(Recorded data)

________

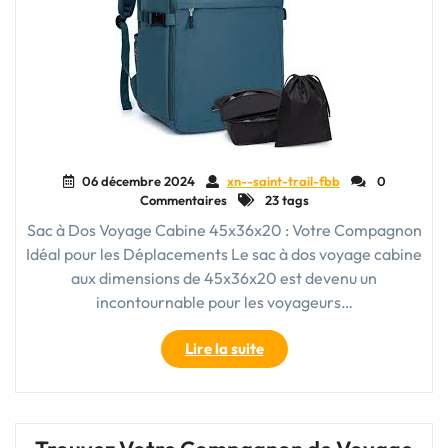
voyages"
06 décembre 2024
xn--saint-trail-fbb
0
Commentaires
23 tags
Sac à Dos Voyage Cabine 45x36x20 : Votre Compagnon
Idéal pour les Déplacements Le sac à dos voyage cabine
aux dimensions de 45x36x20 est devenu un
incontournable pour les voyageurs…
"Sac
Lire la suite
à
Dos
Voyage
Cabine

________

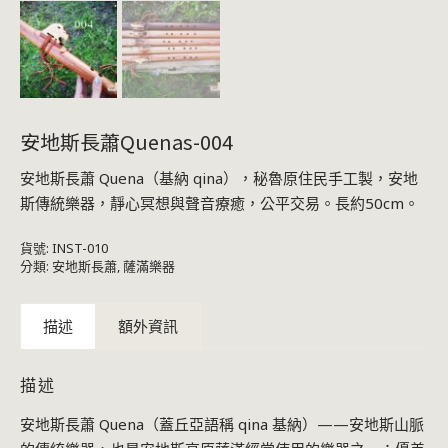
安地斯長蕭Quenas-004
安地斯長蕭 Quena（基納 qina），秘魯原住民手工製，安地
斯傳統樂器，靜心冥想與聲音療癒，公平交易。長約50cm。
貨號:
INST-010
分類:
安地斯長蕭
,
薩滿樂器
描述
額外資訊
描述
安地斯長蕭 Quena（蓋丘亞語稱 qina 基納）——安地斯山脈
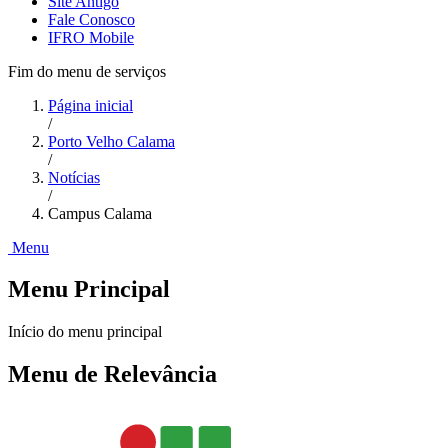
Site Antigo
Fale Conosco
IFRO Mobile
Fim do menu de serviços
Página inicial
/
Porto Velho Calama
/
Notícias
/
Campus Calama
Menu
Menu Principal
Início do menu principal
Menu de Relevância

________

[Work instructions] Reproduce every line in the records above that contains the word "qina".

[The answer]
安地斯長蕭 Quena（基納 qina），秘魯原住民手工製，安地
安地斯長蕭 Quena（蓋丘亞語稱 qina 基納）——安地斯山脈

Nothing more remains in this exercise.